La construction du chant égrène méthodiquement les domaines de la vie où les fidèles réclament la présence divine : famille, éducation des enfants, mariage, agonie, enseignement de l’Église. Cette structure de manifeste le rendait particulièrement adapté aux grandes assemblées paroissiales et aux pèlerinages nationaux — Lourdes, Chartres — qui connaissent un essor remarquable à partir des années 1870, dans le contexte du renouveau catholique qui suit la défaite de 1871.

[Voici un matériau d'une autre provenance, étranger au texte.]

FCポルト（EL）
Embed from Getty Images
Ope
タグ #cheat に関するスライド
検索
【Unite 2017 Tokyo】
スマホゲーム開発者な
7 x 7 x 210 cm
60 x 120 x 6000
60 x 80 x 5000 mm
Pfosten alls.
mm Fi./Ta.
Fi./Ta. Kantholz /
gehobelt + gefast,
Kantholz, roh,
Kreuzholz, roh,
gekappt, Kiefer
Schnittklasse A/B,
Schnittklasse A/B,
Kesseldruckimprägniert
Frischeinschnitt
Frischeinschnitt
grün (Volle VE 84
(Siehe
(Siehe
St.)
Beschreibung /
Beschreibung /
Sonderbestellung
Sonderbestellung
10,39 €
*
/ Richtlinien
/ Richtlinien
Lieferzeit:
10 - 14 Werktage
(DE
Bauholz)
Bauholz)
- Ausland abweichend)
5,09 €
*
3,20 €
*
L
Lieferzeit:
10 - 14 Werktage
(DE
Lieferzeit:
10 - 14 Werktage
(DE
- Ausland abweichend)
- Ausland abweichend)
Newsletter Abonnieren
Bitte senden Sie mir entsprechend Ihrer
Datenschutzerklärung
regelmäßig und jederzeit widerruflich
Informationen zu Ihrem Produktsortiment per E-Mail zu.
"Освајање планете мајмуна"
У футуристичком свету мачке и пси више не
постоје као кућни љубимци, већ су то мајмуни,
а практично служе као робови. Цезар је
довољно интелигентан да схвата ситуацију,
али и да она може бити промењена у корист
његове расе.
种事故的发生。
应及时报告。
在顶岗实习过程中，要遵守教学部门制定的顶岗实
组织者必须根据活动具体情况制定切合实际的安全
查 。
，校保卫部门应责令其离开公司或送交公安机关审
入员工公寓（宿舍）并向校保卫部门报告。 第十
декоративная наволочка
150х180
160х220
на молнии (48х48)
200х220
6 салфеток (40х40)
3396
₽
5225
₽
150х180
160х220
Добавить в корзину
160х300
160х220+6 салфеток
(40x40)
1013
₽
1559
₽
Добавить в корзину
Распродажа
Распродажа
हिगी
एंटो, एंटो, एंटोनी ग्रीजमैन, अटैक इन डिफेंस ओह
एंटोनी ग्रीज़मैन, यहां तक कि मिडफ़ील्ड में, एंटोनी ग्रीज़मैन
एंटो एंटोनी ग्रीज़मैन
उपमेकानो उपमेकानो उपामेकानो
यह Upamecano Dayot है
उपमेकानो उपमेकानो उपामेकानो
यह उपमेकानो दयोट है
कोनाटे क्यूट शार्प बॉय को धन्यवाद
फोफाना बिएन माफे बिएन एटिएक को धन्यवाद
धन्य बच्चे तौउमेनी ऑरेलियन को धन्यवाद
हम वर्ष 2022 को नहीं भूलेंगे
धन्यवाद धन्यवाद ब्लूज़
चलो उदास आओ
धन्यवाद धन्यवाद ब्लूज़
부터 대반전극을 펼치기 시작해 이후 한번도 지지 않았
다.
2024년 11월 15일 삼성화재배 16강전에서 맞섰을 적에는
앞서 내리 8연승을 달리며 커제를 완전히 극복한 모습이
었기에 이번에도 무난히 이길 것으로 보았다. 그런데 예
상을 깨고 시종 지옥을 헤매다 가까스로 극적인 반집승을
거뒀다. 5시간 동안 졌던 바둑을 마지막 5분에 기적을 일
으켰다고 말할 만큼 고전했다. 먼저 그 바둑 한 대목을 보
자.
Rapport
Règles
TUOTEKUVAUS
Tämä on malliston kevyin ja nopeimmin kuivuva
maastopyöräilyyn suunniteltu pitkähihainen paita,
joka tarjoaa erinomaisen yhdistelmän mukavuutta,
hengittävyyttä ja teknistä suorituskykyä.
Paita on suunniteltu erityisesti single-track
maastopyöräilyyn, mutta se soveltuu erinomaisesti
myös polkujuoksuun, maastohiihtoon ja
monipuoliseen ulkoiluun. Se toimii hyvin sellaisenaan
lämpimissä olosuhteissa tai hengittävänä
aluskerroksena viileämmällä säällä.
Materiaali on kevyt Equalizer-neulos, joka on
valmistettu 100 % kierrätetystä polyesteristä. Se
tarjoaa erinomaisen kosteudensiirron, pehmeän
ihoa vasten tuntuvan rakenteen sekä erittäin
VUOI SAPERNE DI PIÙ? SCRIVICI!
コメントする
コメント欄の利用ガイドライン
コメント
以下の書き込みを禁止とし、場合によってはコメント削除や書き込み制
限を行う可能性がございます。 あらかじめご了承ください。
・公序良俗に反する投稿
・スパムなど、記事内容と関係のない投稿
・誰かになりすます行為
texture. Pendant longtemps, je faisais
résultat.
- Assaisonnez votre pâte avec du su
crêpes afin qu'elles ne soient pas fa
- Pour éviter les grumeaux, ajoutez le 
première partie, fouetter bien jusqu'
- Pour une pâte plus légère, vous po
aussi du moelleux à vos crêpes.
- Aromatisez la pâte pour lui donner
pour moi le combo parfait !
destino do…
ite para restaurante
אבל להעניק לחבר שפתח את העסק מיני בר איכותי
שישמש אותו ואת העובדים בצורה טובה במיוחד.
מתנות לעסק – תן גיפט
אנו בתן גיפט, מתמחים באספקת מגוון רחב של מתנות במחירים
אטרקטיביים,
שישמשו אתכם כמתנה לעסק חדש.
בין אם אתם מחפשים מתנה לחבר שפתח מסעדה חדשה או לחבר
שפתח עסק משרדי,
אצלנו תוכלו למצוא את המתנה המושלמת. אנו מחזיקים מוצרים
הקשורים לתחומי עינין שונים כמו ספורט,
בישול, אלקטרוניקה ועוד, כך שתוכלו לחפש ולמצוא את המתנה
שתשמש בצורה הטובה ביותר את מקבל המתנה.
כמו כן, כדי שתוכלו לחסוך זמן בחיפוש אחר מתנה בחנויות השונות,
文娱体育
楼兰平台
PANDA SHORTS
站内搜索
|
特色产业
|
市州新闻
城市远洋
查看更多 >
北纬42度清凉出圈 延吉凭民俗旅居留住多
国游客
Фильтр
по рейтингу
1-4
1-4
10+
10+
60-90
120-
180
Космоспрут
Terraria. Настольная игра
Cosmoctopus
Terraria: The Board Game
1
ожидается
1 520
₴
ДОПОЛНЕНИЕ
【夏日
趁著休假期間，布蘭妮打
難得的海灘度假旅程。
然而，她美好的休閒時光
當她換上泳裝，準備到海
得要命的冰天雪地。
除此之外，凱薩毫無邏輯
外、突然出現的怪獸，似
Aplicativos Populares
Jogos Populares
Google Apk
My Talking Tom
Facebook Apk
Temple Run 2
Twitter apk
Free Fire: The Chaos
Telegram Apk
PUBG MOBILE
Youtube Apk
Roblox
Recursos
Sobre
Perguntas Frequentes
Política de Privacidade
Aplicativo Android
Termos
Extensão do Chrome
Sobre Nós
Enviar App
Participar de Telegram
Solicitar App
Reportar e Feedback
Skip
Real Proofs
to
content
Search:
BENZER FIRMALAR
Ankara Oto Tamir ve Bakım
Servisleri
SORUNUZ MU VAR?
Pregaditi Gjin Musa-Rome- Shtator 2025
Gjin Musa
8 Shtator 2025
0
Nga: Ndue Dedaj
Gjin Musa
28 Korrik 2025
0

L’invocation de Marie comme « blanche étoile » guidant les matelots au port reprend la figure ancienne de la Stella Maris, protectrice des navigateurs popularisée par l’hymne liturgique Ave Maris Stella. Ce recours à une imagerie universelle — la tempête, l’étoile, le port — contribue à la mémorabilité du chant et à sa diffusion bien au-delà des cercles de la dévotion savante.
Transmis par les associations catholiques et les mouvements de jeunesse croyants de la fin du XIXe siècle, « Nous voulons Dieu » s’est maintenu dans le répertoire des rassemblements religieux, demeurant un témoignage précieux du catholicisme militant de la Belle Époque et des luttes pour la place de la foi dans l’espace public français.